Para Quitéria, todo o pesadelo vivido na adaptação em Campo Grande agora estava se repetindo. Desta vez em Juazeiro. “Quando fui para Campo Grande construí uma vida, construí amigos, quando voltei tinha minha família, mas faltavam os amigos”. Além disso, a dificuldade financeira também abalou o casamento. “Neto precisou voltar para Campo Grande temporariamente para trabalhar e tentar resolver questões jurídicas de venda de casa para que a gente se estabelecesse aqui, não foi fácil”, conta.
Sete anos depois, entretanto, Quitéria que não goza mais da juventude de 1985, só tem motivos para comemorar. Com ações indenizatórias da empresa onde o marido trabalhava comprou uma loja e dedica-se ao comércio, atividade na qual sempre trabalhou, com a diferença de ao invés de vendedora, ser empresária. Além disso, após ver suas filhas ingressando na Universidade começou seu curso superior de Serviço Social que termina no próximo ano. Ou seja, toda independência que sonhava pode ser construída, sem abrir mão do conceito social de amor.

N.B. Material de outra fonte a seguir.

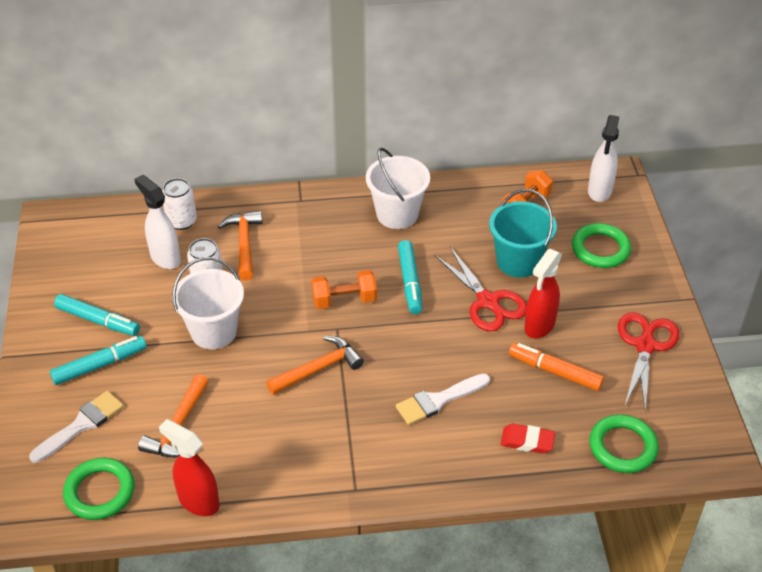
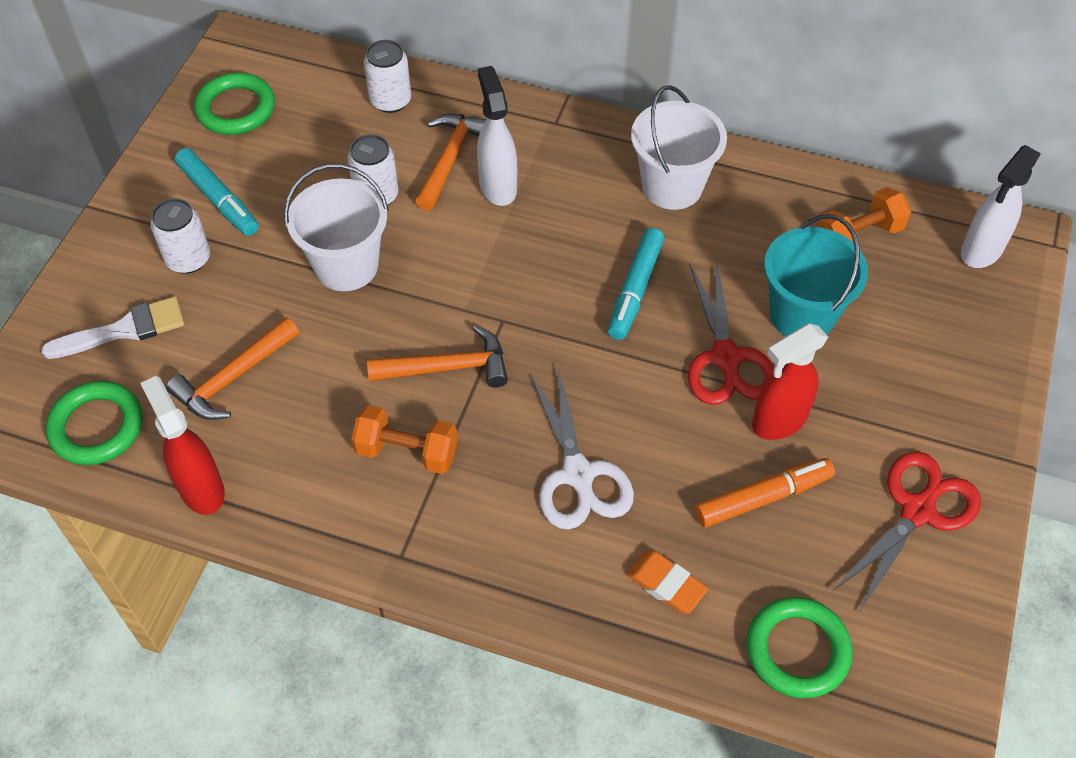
camera: 25 degrees right, 10 degrees up
turquoise marker [50,336,147,385] -> white can [150,198,210,274]
white spray bottle [134,175,181,269] -> white spray bottle moved to [477,66,517,206]
orange dumbbell [311,270,377,309] -> orange dumbbell moved to [351,405,458,474]
white brush [396,373,490,425] -> white scissors [529,367,634,530]
red eraser [500,424,555,454] -> orange eraser [626,551,708,614]
orange marker [509,343,604,391] -> orange marker turned 105 degrees clockwise [695,458,835,527]
green ring [572,223,631,268] -> green ring moved to [194,73,275,135]

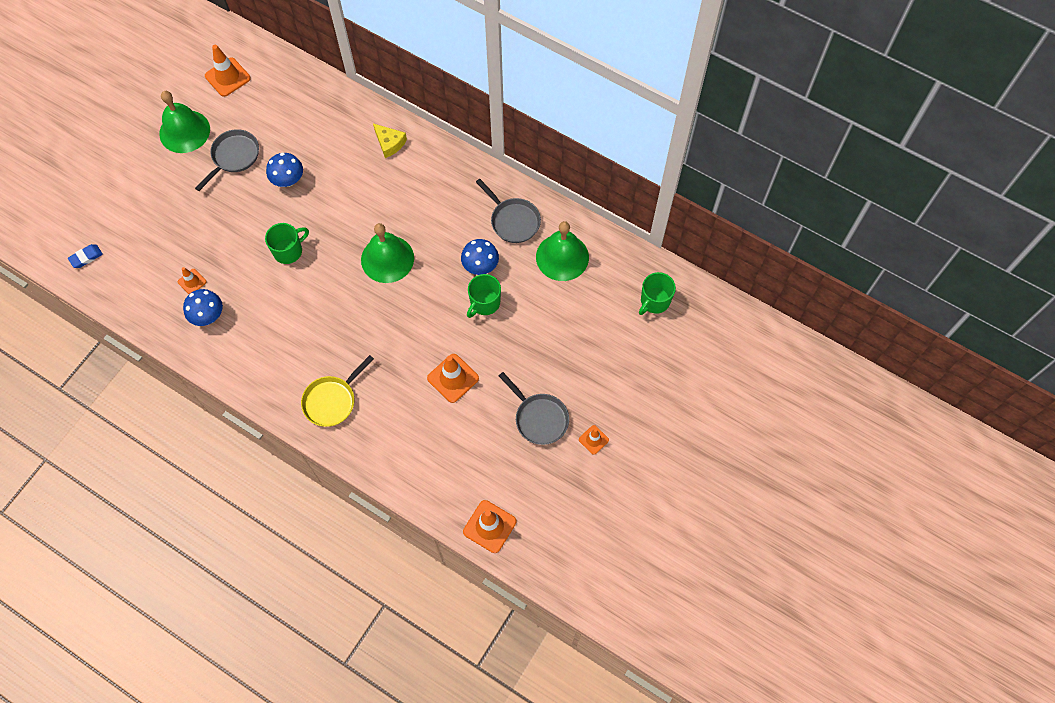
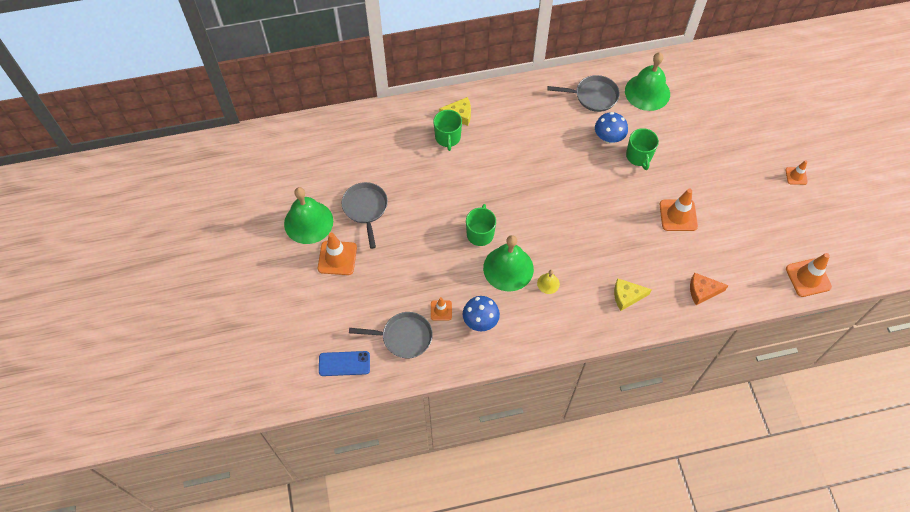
camera: 45 degrees left, 5 degrees down
blue eraser [68,244,103,268] -> blue phone [319,351,370,376]
orange traffic cone [205,45,251,97] -> orange traffic cone moved to [318,233,357,275]
blue mushroom [266,153,303,187] -> none
yellow pan [301,355,374,427] -> yellow cheese [614,278,652,311]
green bell [361,223,414,283] -> green bell moved to [483,235,534,291]
grey pan [499,372,569,445] -> grey pan moved to [349,312,433,358]
green mug [639,272,676,315] -> green mug moved to [433,110,462,151]
none -> yellow bell [537,270,560,294]
none -> orange cheese [690,273,729,305]

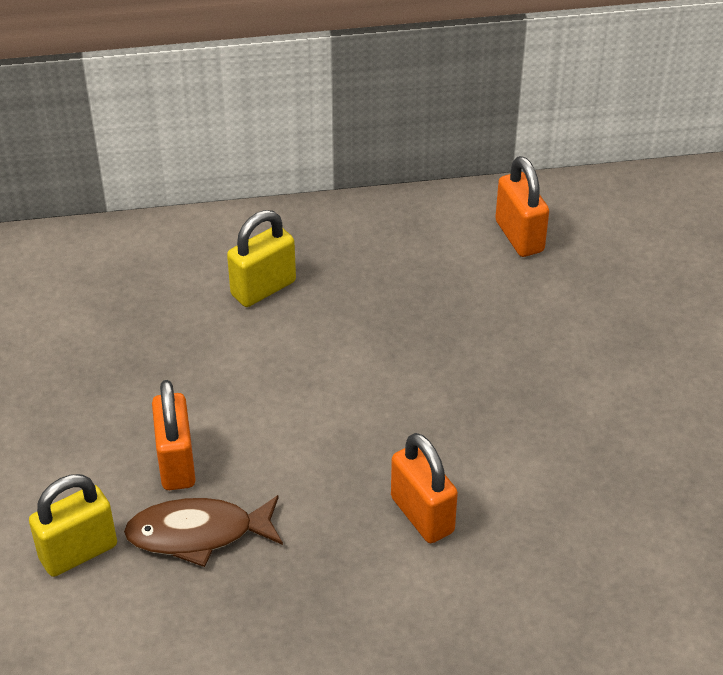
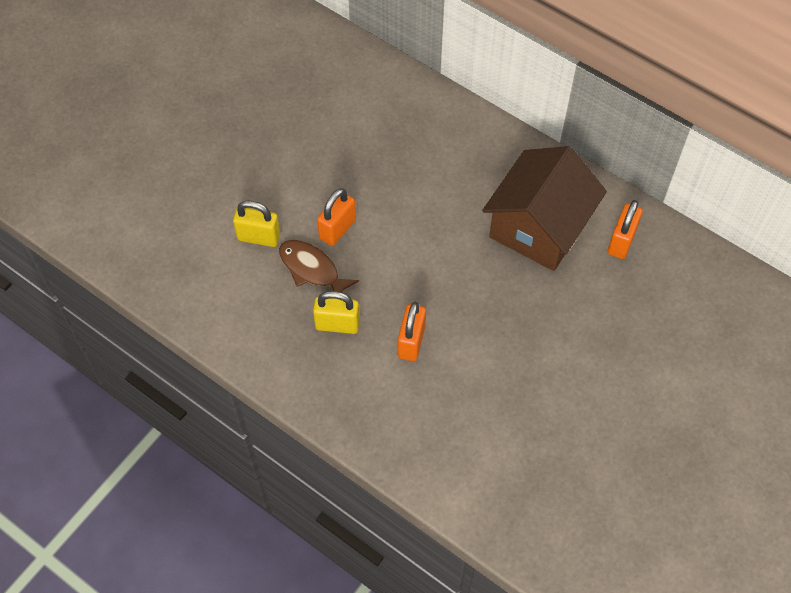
camera: 45 degrees right, 15 degrees up
yellow padlock [227,210,296,307] -> yellow padlock moved to [313,291,360,334]
none -> brown house [482,146,607,271]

Eis que na noite de 23 de Fevereiro de 2012, na igreja, uma cena se repetia. A troca de alianças seguida por um beijo apaixonado configurava a terceira vez que aquele casal vivia a emoção do casamento ou lembrança dele, mesmo que jamais houvessem se separado.
E quando questionada sobre o casamento ser duradouro no auge de seus 27 anos, Quitéria diz: “Nos amamos, respeitamos nossas diferenças, construímos tudo que almejamos juntos. Então, é para ser pra toda vida”.